7500$ for a college education is CHEAP - any way you slice it (around 1,000 shekels a month, yes?) Do you know that it costs 1800 shekels a month for maon (baby from 3 months to 18 months)? Did you know that a dati leumi high school for boys (dormitory) costs at least 1400 shekels - and sometimes up to 2,000 shekels a month? If a parent can afford these two, why not college - especially since colleges here prepare you for a specific career - you don't have to get a B.A. first, and THEN go on to law school, etc. Add to this your point that people who do army service get a stipend and the Israeli college student has NOTHING to complain about!

At 6:58 PM, Blogger amechad said...

Sorry, I'm still not convinced.
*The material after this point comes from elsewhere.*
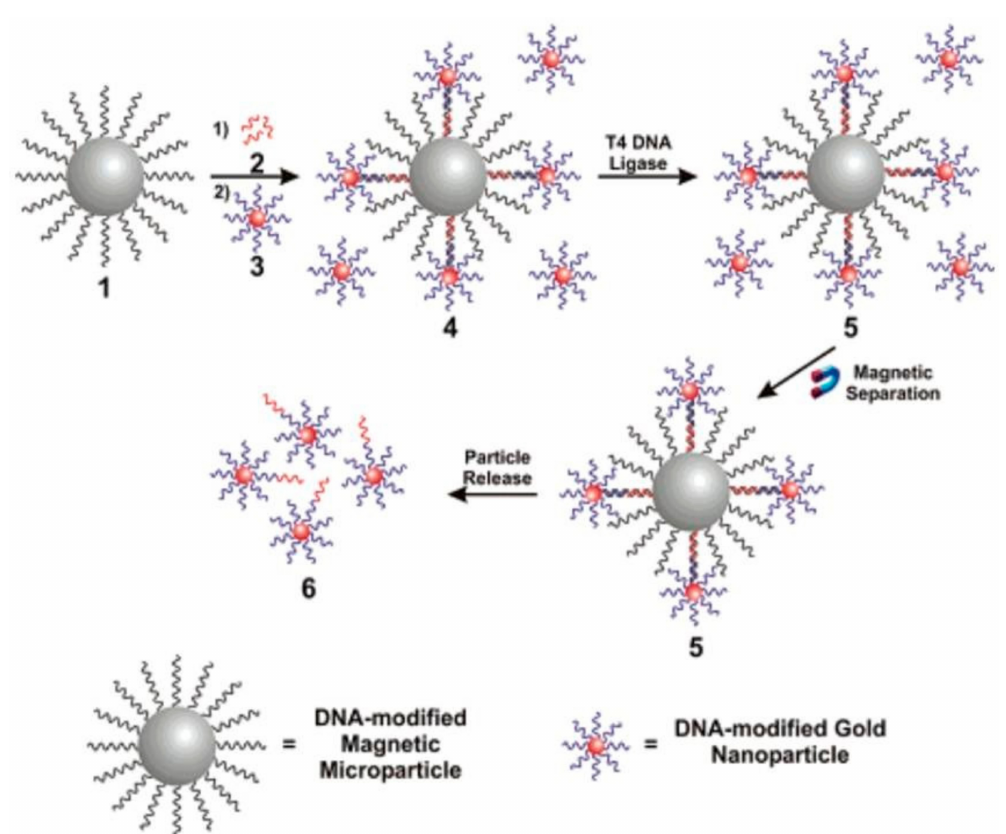
Figure 47. Functionalization of Au NPs with asymmetric oligonucleotides. Reproduced with permission from reference [339], Copyright 2005, ACS.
First off, as you mentioned, the army provides money for tuition (although the tax payer is paying for it -- "the government pays for it"=YOU pay for it).

I had a college fund from when I was a baby. It's that simple (well, besides the crappy banks stealing your money) - save several shekels a month from the time your kid is born. Look, at Hebrew U there are a bunch of students with cards or who eat out at cafes. 25NIS a day x 5+ days a week ads up. I don't eat out and thus I have money in the bank and am not in overdraft. It really is that simple for most. Of course, not all but that's why you have a system of need based scholarships for low-income which is paid for by donors and the extra money you are paying.

sorry, not convinced. It's called SAVE!